■ **Information provided**:

---

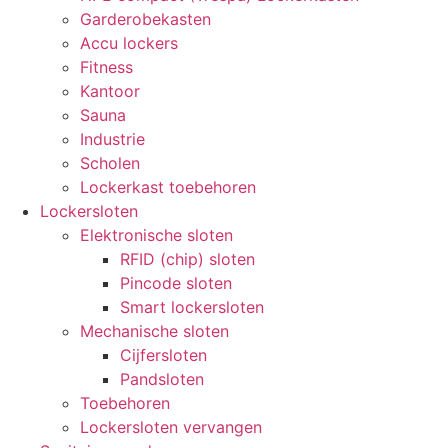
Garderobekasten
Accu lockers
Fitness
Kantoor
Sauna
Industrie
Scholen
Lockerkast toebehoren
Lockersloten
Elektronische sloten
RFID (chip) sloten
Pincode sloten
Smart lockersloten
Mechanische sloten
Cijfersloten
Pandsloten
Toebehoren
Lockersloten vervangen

---

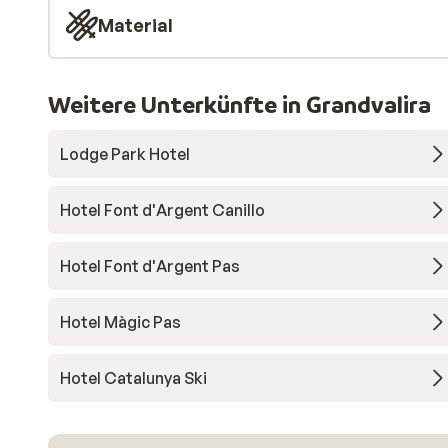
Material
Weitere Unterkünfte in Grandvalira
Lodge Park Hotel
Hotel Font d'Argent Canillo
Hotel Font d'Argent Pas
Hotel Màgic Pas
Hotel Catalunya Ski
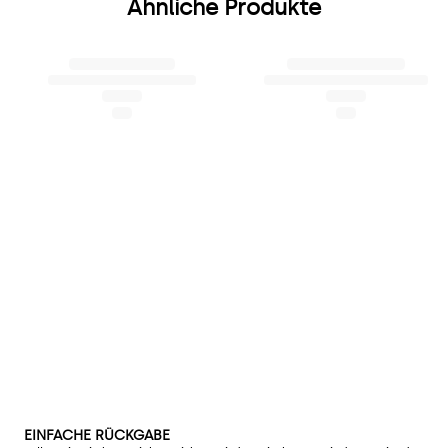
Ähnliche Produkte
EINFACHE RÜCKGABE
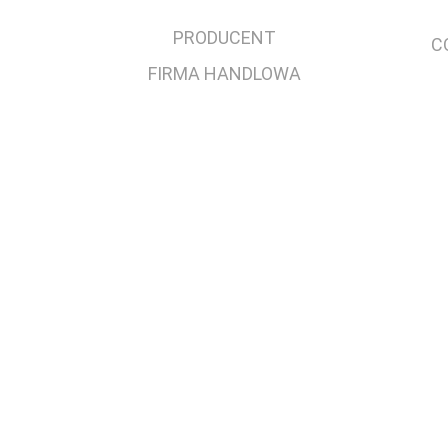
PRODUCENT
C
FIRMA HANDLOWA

---

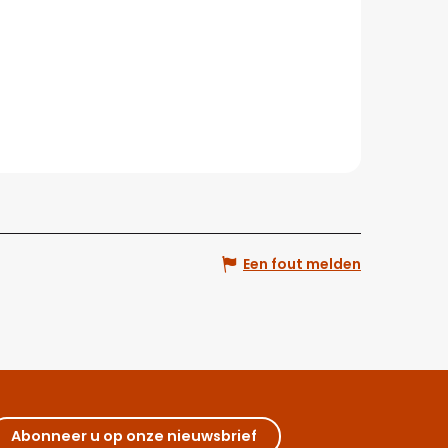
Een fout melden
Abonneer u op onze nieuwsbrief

---

■ **Task item**:
Copy each line above that contains the string "Argent".

■ **Solution to the problem**:
Hotel Font d'Argent Canillo
Hotel Font d'Argent Pas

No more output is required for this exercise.